**OBJECTIF A**. Dans le texte sur la plainte visant le Président malien, devant quelle juridiction la BIPREM a-t-elle porté cette plainte ?
**OBJECTIF B**. Poursuivez le texte sur la plainte visant le Président malien à la suite de sa dernière phrase.

**TEXTE FOURNI**.
++++++++++

Sur les sites d’information, le 02 Mars 2016, la plainte du Bloc d’Intervention Populaire et Pacifique pour la Réunification Entière du Mali (BIPREM : une coalition d’associations de la société civile malienne, visant le Président de la République devant la Haute Cour de Justice (HCJ)., continue de susciter toujours des réactions sur la toile, dans la presse écrite et orale.

DIABOLISATION, BANALISATION de la première Institution, voila assez d’expressions pour condamner la plainte introduite par la BIPREM contre le Président de la République pour haute trahison, le crime de cette association est d’avoir utilisé un droit constitutionnellement reconnu. Aussi au lieu d’analyser l’initiative comme un symbole de la vitalité démocratique et triomphe de l’état de droit, nous assistons à une condamnation tout azimut de l’action, même une association musulmane s’est mêlée de la partie.

Contrairement à ces positions tranchées qui participent du soutien au Président de la République, donc une attitude partisane, j’ai décidé d’apporter ma modeste contribution en fouillant le Droit Positif Malien.

Du fait de la qualité de la personne visée, dont le Président de la République, dans cette plainte, la nouvelle se propage toujours et elle donne lieu à d’intenses débats et de polémiques. C’est une première au Mali. Aucun Président de la République n’avait fait, jusqu’ici, l’objet d’une telle plainte alors qu’il demeurait encore au pouvoir.

++++++++++

**DONNÉES FOURNIES**.
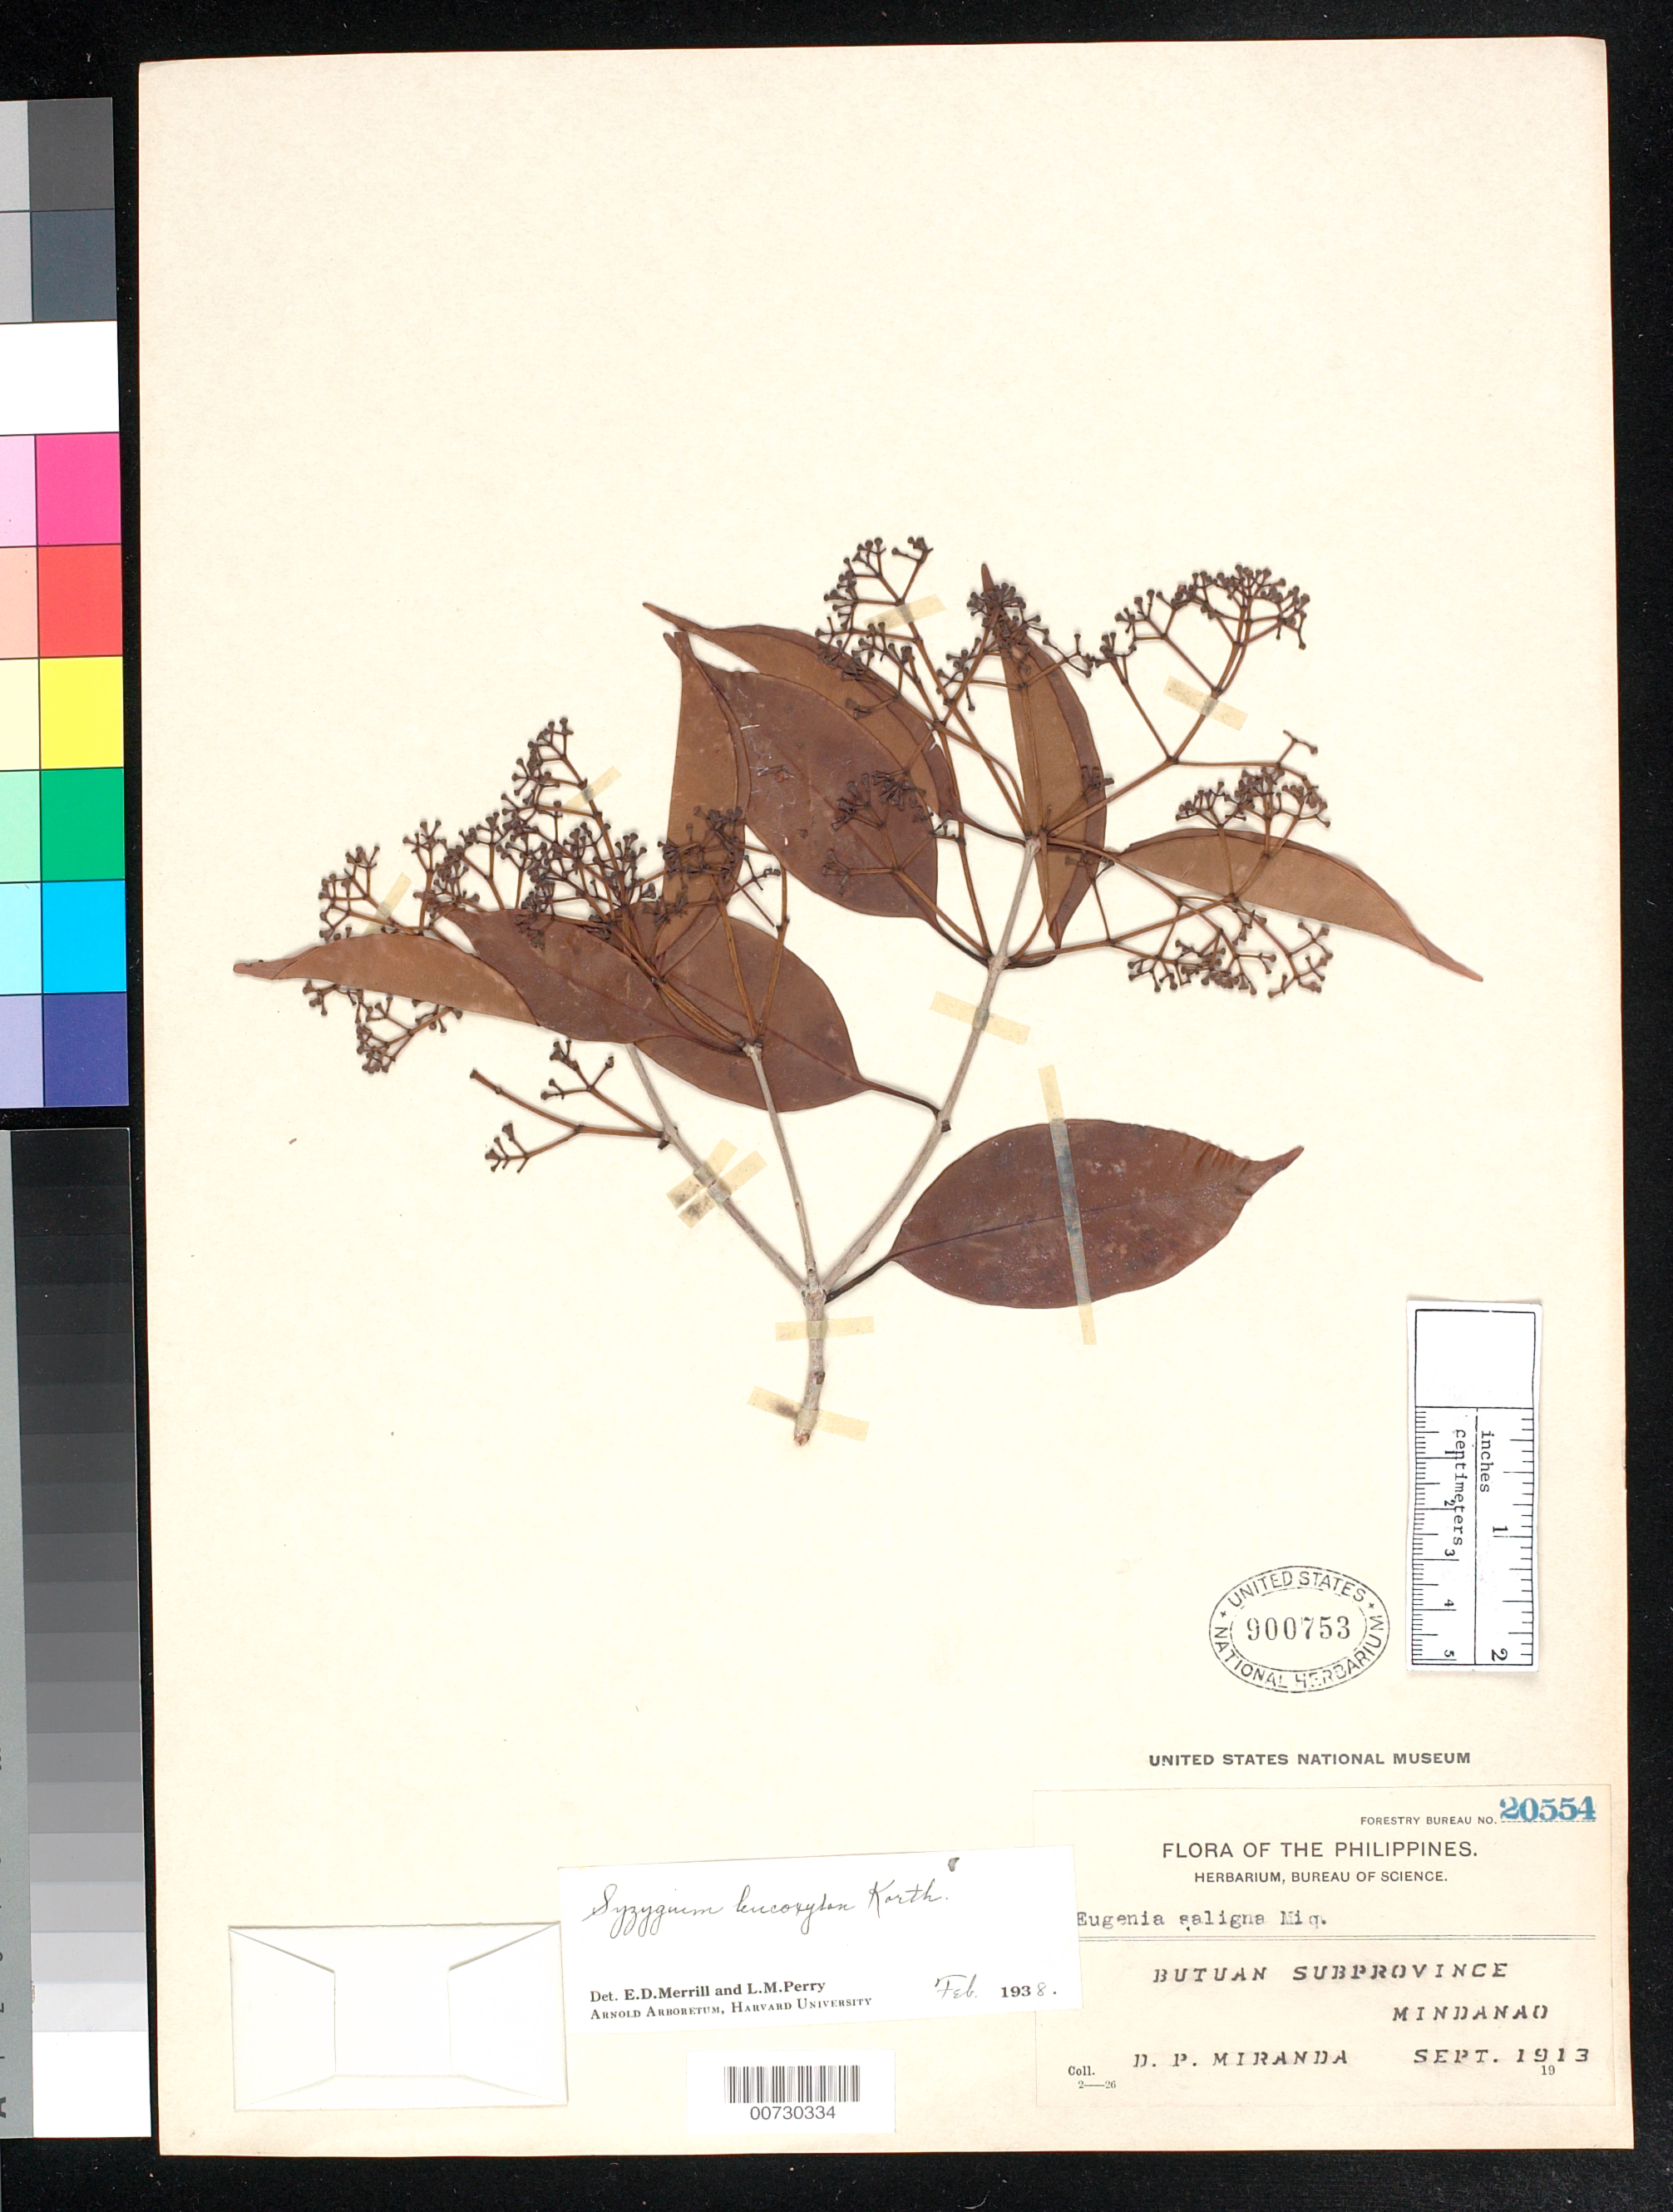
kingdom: Plantae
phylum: Tracheophyta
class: Magnoliopsida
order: Myrtales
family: Myrtaceae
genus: Syzygium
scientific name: Syzygium leucoxylon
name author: Korth.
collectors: D. P. Miranda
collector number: For. Bur. 20554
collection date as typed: Sep 1913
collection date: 1913-09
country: Philippines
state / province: Caraga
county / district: Agusan del Norte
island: Mindanao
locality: Butuan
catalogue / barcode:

++++++++++

**RÉPONSE A**. Devant la Haute Cour de Justice (HCJ).

**RÉPONSE B**.
Sinon dans une société démocratique, exceptionnelle fut-ce la procédure d’impeachment, le Président de la République reste bien exposé à celle-ci. Au cours de son dernier mandat à la tête de l’Etat, le Président T. Boni YAYI avait essuyé à son tour le même coup sur la base de plaintes des citoyens béninois auprès des députés. Ces citoyens se présentaient escroqués par des sociétés de micro-finances qu’ils soupçonnaient de connexité avec le Président de la République.

Saisis, les députés ont alors déclenché la procédure tendant à la traduction, pour haute trahison, devant la Haute Cour de Justice, du Président T. B. YAYI. Il avait fallu l’intervention urgente d’anciens chefs d’Etat béninois pour désamorcer la procédure empruntée qui pouvait bien conduire à la destitution du Président de la République.

La gravité de la procédure pénale visant le Président de la République devant la HCJ ne fait donc pas l’ombre d’un doute. La mise en oeuvre d’une telle procédure, si elle marque bien une poussée démocratique, elle annonce toutefois l’existence d’une situation de crises dans le pays. Les diverses réactions enregistrées ça et là, pour ou contre sont donc tout-à-fait compréhensives. Celles-ci traduisent l’engagement des citoyens dans la gestion des affaires de la Cité. II est important aussi de rappeler que tout ce qui touche à l’institution présidentielle est toujours grave, mais la saisine de la justice n’est également jamais banale. .

Le Président de la République est le choix de la majorité des citoyens. Aux termes de la constitution, il « est le chef de l’état .Il est le gardien de la constitution. Il incarne l’unité nationale. Il est le garant de l’indépendance nationale, de l’intégrité du territoire, du respect des traités et accords internationaux. Il veille au fonctionnement régulière des pouvoirs publics et assure continuité de l’état » (Article 29 de la constitution de 1992 du Mali).

L’importance de ces attributions constitutionnelles présidentielles prouve bien la grandeur et la complexité des responsabilités du Président de la République. Mais celles-ci pourraient-elles justifier l’irresponsabilité absolue du Président de la République. Autrement dit, le Président de la République serait-il au-dessus des lois de la République ?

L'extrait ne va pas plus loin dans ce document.